Ich habe es wirklich versucht, mich in euch hineinzudenken, ihr Passivsportverrückten, die ihr jedes Tor seitens einer Mannschaft, deren Spieler mit euch nichts außer der Staatsangehörigkeit verbindet, mit einem frenetischen Jubel verbindet und wenigstens dafür eure wirren Gesänge („Superdeutschland, léolé“, alternativ „superdeutsch, olé olé“, alternativ „ääääööööääääööööääää“) kurzzeitig unterbrecht.
Ich habe in der verrückten Annahme, mir würde irgendein großer Spaß entgehen, wirklich versucht zu verstehen, was daran so reizvoll ist, von einem „Wir“ zu sprechen, wenn irgendwo in Südamerika, umgeben von allerlei Armutsvierteln, in denen Kinder verhungern, ein knappes Dutzend an Herren, deren Schulbildung sie offenbar nicht zu einem anständigen Beruf verleiten konnte, hinter einem Ball herrennt, dafür pro Person und Spiel mehrere Jahresgehälter eines Durchschnittsmitglieds eurer Gemeinschaft erhält und hinterher mit dummen Fragen konfrontiert wird, die etwa zum Inhalt haben, wie sie es denn fänden, gewonnen zu haben, also mental und so. „Wir“ haben gewonnen. „Wir“ exportieren Panzer und schießen im Ausland auf Menschen. Tor!
Ich habe mir das bizarre Halbfinalspiel zwischen Deutschland und Brasilien tatsächlich teilweise angesehen. Kenne deinen Feind. Zum Glück wird im Fußball niemand bestochen, sonst wäre ich ein wenig skeptisch bezüglich der Statistik in der ersten Halbzeit gewesen, aber ich habe auch keine Ahnung von diesem Sport. Da bekommt also ein mehrmaliger Weltmeister dermaßen eins auf die Mütze, dass die Anhänger der brasilianischen Mannschaft zum Ende hin großteils dazu übergehen, die deutschen Spieler zu bejubeln und die eigenen auszupfeifen, und ich habe euch immer noch nicht verstanden.

(Datenauszüge):
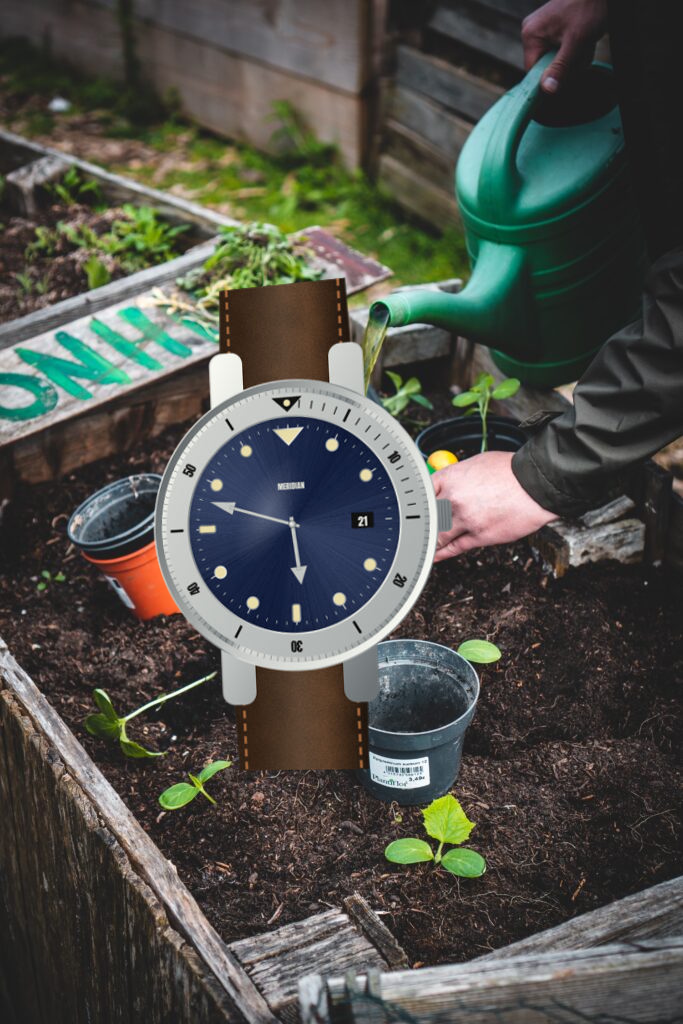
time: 5:48
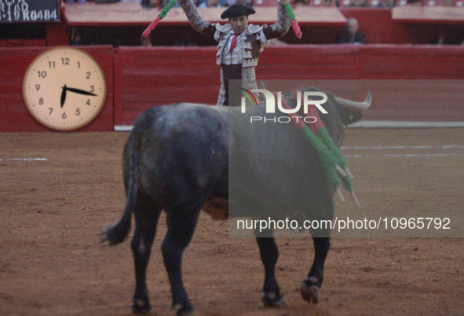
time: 6:17
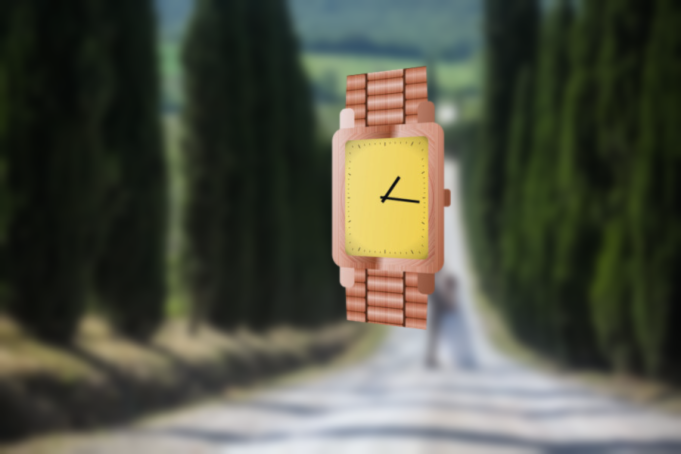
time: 1:16
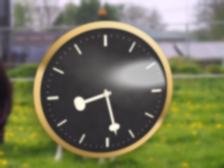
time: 8:28
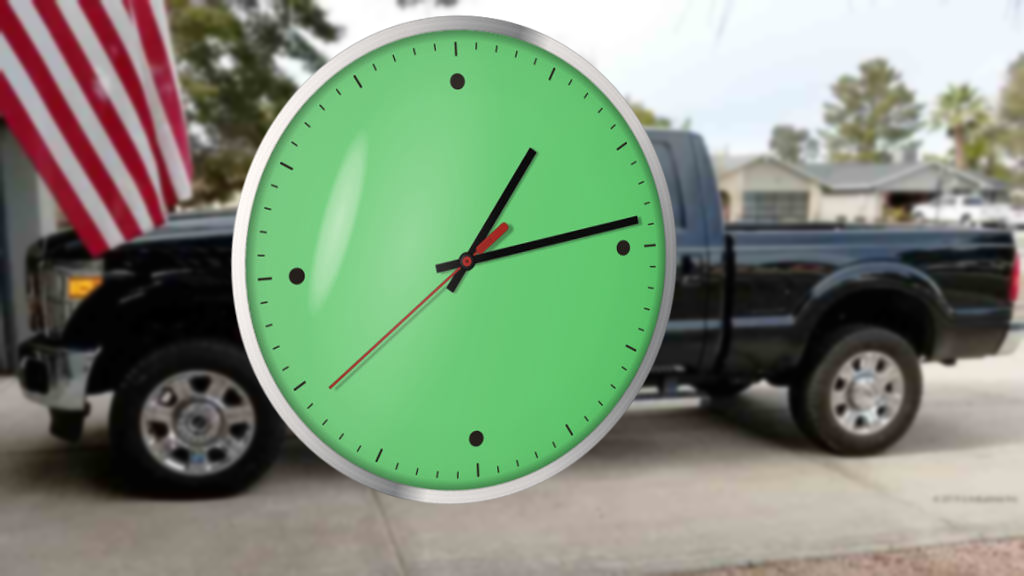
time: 1:13:39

(Folgendes bearbeiten):
**A.** Nenne alle Gesänge, die in der Textpassage als Beispiele für die Gesänge der Fans angeführt werden.
**B.** Prüfe anhand der Textpassage, ob die folgenden Aussagen zutreffen. Beantworte jede mit Ja oder Nein und belege sie mit den entscheidenden Worten der Textpassage.
(i) Die Ich-Person hat sich das Halbfinalspiel zwischen Deutschland und Brasilien teilweise angesehen.
(ii) Die Ich-Person gibt an, sich gut mit Fußball auszukennen.
(iii) Gegen Ende des Spiels bejubelten die Anhänger der brasilianischen Mannschaft großteils die deutschen Spieler.

(Die Lösungen):
**A.**
„Superdeutschland, léolé“
„superdeutsch, olé olé“
„ääääööööääääööööääää“

**B.**
(i) Ja: „Ich habe mir das bizarre Halbfinalspiel zwischen Deutschland und Brasilien tatsächlich teilweise angesehen.“
(ii) Nein: „aber ich habe auch keine Ahnung von diesem Sport“
(iii) Ja: „dass die Anhänger der brasilianischen Mannschaft zum Ende hin großteils dazu übergehen, die deutschen Spieler zu bejubeln“